Updated on 2026-02-06 GMT+08:00

Doris Data Query Rules

This topic describes the rules and suggestions for querying Doris data.

Data Query Rules

  • [Mandatory] Modify the query to a subquery if the in conditions exceed 2,000.
  • [Mandatory] Refrain from using the REST API for executing numerous SQL queries. It is intended solely for cluster maintenance.
  • [Optional] When INSERT INTO SELECT statements exceed 100 million, divide them into smaller batches for execution. To expedite data import during idle cluster resources, adjust concurrency settings.

    For example, setting parallel_fragment_exec_instance_num to 8, which is half the CPU cores on a single Backend (BE), is recommended.

  • [Mandatory] For result sets larger than 50,000, utilize JDBC Catalog or the outfile method for export to prevent overloading Frontend (FE) resources and ensure cluster stability.
    • Employ pagination (offset limit) with an ORDER BY clause for interactive queries.
    • Consider outfile or export methods when exporting data to third parties.
  • [Mandatory] Utilize Colocation Join for joining more than two tables with over 300 million records.
  • [Mandatory] Avoid using SELECT * for querying large tables with hundreds of millions of records and specify the required fields instead.
    • Use the SQL Block method to forbid broad queries.
    • For high-concurrency point queries, consider enabling row storage (version 2.x).
    • Use PreparedStatement for queries.
  • [Mandatory] Specify bucket conditions when querying tables with over 100 million records.
  • [Optional] void using OR as a JOIN condition.
  • [Optional] To return some data after sorting a large amount of data (more than 500 million records), reduce the data range for sorting. Sorting a large amount of data affects query performance.

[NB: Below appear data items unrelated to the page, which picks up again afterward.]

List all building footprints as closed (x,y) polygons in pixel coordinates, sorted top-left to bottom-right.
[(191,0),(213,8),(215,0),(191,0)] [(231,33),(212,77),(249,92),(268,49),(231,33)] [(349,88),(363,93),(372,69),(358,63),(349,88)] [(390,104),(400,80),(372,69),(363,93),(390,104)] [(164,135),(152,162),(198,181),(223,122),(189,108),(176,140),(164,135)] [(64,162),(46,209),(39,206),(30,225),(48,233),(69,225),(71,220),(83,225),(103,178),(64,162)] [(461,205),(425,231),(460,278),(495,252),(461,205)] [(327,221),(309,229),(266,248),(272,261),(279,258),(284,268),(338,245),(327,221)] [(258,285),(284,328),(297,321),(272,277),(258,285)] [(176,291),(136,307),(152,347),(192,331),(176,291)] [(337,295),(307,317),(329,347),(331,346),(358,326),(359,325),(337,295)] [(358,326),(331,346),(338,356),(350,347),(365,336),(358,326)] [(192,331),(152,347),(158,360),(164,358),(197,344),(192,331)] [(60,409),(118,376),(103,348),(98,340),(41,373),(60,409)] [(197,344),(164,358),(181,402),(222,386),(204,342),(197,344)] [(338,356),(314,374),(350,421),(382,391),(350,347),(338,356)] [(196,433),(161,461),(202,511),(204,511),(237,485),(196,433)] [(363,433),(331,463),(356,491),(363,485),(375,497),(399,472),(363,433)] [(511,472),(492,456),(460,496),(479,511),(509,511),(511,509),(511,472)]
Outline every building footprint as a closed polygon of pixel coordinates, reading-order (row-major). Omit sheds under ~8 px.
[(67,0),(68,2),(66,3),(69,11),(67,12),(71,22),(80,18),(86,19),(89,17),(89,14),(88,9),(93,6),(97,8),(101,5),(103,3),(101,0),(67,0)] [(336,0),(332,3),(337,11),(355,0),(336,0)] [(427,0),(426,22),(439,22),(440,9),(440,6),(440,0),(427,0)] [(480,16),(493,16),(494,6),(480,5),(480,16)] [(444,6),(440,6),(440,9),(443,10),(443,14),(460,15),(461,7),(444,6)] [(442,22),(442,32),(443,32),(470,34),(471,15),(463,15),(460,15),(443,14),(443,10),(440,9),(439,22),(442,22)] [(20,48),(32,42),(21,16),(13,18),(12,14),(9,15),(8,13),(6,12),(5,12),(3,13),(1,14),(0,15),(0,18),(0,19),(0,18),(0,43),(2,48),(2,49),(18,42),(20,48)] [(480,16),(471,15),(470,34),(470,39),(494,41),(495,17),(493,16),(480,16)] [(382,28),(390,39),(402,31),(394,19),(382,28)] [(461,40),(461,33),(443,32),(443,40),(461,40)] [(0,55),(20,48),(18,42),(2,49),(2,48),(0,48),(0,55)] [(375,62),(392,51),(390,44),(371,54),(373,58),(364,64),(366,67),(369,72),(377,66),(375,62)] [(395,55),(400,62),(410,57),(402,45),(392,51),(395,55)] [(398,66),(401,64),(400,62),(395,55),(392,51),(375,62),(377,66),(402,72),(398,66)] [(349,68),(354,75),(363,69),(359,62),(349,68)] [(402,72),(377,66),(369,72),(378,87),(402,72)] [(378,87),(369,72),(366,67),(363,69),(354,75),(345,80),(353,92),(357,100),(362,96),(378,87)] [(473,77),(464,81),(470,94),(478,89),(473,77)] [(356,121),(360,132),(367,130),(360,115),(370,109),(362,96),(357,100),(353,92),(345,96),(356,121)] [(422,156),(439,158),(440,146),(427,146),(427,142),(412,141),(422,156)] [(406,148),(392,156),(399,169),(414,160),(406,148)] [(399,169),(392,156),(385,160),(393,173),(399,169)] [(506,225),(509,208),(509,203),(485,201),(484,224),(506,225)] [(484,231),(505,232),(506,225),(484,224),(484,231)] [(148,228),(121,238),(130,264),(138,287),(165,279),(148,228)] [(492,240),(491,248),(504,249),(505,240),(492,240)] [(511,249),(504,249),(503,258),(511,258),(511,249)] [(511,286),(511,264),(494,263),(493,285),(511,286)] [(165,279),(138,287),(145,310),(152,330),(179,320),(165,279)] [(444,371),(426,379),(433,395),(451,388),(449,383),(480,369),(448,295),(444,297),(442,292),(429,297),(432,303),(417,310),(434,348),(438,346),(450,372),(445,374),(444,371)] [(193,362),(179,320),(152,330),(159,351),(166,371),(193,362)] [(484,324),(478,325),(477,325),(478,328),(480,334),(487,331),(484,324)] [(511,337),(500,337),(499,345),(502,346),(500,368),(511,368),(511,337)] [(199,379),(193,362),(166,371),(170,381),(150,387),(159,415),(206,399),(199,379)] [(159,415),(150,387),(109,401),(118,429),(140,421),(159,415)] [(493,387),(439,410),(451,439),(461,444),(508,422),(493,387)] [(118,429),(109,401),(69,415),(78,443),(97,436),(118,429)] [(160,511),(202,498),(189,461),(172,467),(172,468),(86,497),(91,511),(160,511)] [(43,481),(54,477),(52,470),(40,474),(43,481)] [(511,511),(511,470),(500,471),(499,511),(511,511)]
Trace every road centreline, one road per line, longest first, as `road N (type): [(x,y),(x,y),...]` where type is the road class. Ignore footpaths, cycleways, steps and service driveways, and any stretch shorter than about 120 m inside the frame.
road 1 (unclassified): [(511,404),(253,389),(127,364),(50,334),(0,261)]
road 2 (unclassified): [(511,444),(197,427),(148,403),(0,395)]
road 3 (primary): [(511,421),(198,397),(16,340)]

    For example, instead of FROM table ORDER BY datetime DESC LIMIT 10, use FROM table WHERE datetime='2023-10-20' ORDER BY datetime DESC LIMIT 10.

  • [Mandatory] Do not perform full-partition scan on partitioned tables.
  • [Optional] Do not frequently delete and modify data. Instead, delete data in batches occasionally with conditions to improve system stability and deletion efficiency.
  • [Optional] Pay attention to the following points when using parallel_fragment_exec_instance_num to optimize query task performance:

    This parameter determines the maximum number of fragments that can run simultaneously at the session level. Too many concurrent fragments will use up a significant number of CPU resources. You can leave this parameter blank. If you need to set this parameter to accelerate query speed, comply with the following rules:

    • Do not set this parameter to take effect globally, that is, do not use the set global command to set this parameter.
    • Set this parameter to an even number (2 or 4). The maximum value cannot exceed half of the number of CPU cores on a single node.
    • Check the CPU usage before you set the parameter. You can set this parameter only when the CPU usage is less than 50%.
    • If you use insert into select to insert a large amount of data, do not set this parameter.